• EXERCISE GOAL: Copy the listing as it is written, and leave each picture out.

---------- DATA RECORDS ----------

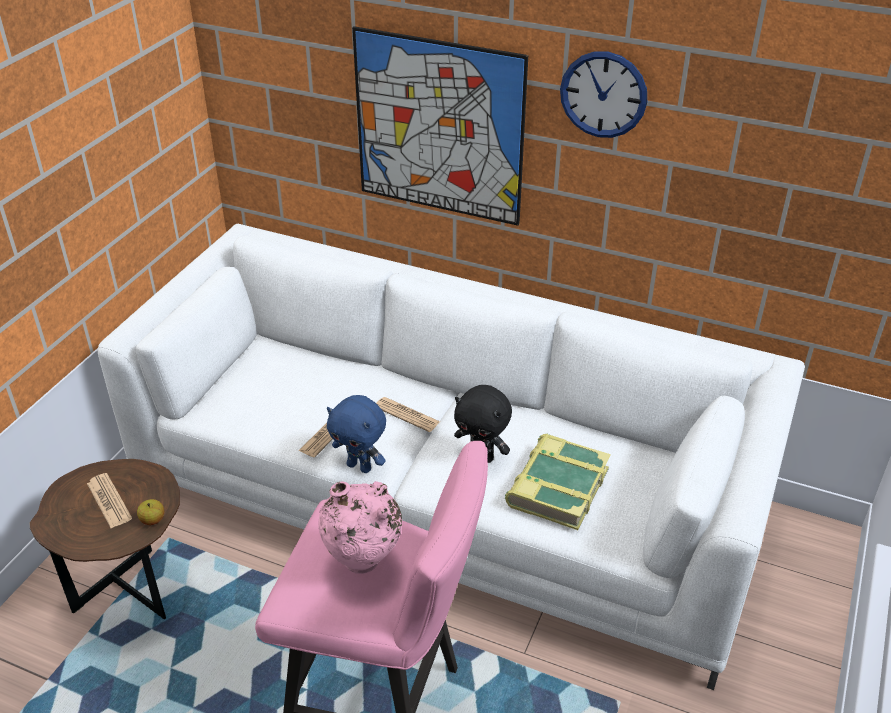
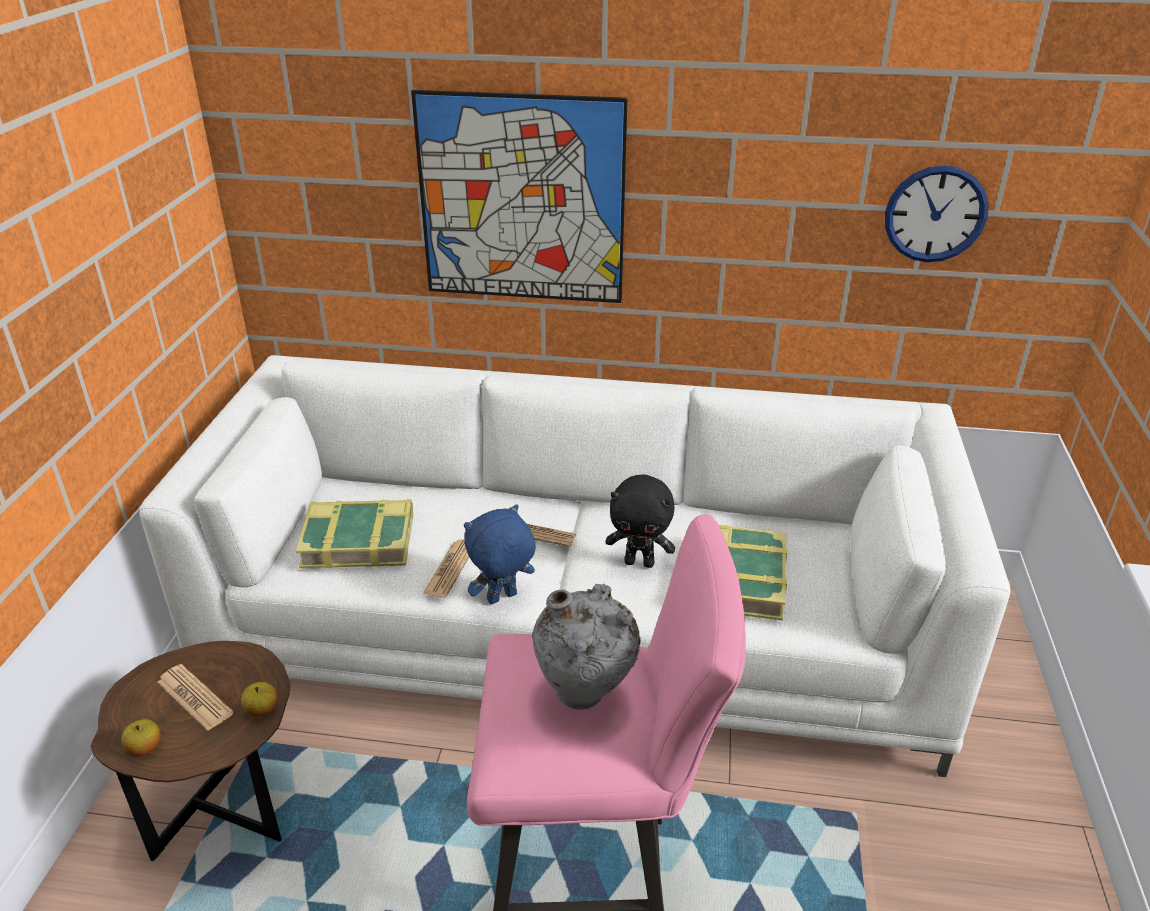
camera: 15 degrees left, 5 degrees down
(65, 532) = (145, 748): none -> apple
(265, 396) = (358, 540): none -> book
(360, 466) = (502, 599): blue plush toy -> blue plush toy turned 135 degrees clockwise
(363, 565) = (585, 698): pink vase -> grey vase
(603, 94) = (716, 133): wall clock -> wall clock (935, 214)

----------

• FINISHED EXERCISE:
camera: 15 degrees left, 5 degrees down
(65, 532) = (145, 748): none -> apple
(265, 396) = (358, 540): none -> book
(360, 466) = (502, 599): blue plush toy -> blue plush toy turned 135 degrees clockwise
(363, 565) = (585, 698): pink vase -> grey vase
(603, 94) = (716, 133): wall clock -> wall clock (935, 214)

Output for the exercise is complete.